- Dataset content
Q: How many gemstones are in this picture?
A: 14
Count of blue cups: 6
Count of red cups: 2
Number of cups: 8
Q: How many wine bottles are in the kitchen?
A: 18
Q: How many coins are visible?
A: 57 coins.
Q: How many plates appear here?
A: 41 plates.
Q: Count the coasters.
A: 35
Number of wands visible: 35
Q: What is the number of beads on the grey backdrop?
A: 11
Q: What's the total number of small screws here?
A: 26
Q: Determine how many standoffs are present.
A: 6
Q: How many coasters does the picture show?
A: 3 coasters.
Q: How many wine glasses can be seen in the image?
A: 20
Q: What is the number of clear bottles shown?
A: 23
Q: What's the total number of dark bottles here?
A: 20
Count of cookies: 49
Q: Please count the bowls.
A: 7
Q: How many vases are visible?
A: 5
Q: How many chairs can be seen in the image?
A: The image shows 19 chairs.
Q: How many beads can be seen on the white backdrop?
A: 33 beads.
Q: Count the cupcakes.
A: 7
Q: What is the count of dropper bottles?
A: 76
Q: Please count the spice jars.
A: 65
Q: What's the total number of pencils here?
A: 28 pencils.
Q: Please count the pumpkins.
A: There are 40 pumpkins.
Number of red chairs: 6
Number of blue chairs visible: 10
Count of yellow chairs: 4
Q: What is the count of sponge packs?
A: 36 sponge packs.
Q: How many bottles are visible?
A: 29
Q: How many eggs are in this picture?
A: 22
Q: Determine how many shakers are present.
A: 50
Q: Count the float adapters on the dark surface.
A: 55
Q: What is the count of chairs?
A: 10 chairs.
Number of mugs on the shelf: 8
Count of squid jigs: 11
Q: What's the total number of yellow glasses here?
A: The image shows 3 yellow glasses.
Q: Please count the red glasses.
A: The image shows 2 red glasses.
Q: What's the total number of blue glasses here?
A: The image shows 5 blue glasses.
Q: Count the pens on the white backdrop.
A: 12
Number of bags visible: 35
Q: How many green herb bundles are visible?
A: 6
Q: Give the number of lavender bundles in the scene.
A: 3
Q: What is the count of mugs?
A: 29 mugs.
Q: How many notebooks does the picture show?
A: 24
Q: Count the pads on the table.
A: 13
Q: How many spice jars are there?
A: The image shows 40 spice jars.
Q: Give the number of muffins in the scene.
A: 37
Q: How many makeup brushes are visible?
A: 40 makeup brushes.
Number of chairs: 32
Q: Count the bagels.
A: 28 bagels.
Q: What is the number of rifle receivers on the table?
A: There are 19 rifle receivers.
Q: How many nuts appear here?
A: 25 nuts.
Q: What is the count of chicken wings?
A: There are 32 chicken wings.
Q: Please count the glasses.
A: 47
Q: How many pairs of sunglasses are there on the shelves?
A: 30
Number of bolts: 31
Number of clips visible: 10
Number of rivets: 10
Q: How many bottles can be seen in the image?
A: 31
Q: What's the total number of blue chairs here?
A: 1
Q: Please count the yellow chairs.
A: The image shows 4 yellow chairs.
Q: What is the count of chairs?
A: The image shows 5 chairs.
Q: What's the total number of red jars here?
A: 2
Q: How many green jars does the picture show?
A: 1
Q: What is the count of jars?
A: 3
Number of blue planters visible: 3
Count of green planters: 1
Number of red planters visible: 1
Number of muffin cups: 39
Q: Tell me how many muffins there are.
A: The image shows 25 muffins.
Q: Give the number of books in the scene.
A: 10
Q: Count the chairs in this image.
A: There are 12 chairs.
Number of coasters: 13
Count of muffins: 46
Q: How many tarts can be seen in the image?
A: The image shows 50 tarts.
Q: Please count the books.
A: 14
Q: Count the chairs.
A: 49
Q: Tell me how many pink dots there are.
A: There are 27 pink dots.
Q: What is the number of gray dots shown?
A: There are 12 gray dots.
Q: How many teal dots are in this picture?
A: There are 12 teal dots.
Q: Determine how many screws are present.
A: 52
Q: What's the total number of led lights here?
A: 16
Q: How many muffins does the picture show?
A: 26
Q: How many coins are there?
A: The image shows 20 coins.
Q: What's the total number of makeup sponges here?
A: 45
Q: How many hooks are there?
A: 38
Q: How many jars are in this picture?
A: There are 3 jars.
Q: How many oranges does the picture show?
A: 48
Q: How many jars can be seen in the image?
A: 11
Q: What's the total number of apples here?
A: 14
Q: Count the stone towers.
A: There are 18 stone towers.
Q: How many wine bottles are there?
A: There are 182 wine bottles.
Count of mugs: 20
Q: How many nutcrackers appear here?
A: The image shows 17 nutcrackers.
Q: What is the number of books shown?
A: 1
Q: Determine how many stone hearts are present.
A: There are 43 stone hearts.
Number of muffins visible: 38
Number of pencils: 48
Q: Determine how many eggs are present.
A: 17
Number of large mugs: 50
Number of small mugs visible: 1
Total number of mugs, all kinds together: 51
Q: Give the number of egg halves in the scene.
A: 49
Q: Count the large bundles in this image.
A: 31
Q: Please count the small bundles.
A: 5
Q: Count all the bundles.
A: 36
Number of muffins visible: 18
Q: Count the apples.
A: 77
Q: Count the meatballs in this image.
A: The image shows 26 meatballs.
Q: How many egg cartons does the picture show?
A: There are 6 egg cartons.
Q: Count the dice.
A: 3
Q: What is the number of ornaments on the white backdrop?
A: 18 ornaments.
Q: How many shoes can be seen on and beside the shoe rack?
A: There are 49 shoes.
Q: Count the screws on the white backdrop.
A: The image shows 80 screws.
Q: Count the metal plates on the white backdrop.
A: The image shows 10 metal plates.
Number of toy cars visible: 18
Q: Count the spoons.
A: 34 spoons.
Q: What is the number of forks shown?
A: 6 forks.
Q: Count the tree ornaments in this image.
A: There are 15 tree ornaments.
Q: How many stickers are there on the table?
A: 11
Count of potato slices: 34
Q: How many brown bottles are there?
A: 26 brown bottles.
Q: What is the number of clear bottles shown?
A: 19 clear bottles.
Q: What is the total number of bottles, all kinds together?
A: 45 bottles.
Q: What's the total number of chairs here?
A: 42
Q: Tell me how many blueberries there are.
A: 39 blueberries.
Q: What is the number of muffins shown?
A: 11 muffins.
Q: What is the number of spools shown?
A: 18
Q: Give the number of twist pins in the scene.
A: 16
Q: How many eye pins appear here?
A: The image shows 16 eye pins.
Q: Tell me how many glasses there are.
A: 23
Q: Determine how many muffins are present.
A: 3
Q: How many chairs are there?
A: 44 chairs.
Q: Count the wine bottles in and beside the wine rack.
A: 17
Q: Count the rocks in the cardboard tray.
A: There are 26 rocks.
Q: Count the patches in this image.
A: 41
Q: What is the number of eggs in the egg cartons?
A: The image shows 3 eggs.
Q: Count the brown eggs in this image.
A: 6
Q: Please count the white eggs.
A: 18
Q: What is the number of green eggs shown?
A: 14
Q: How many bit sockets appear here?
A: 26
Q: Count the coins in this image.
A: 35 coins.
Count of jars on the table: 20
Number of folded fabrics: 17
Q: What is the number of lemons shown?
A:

- Your goal
Edit the data starting at the line containing "Q: Count the bagels." and ending at the line containing "Number of rivets: 10", replacing each "chicken wings" with "chicken drumsticks" and leaving everything else unchanged.

- Output of the task
Q: Count the bagels.
A: 28 bagels.
Q: What is the number of rifle receivers on the table?
A: There are 19 rifle receivers.
Q: How many nuts appear here?
A: 25 nuts.
Q: What is the count of chicken drumsticks?
A: There are 32 chicken drumsticks.
Q: Please count the glasses.
A: 47
Q: How many pairs of sunglasses are there on the shelves?
A: 30
Number of bolts: 31
Number of clips visible: 10
Number of rivets: 10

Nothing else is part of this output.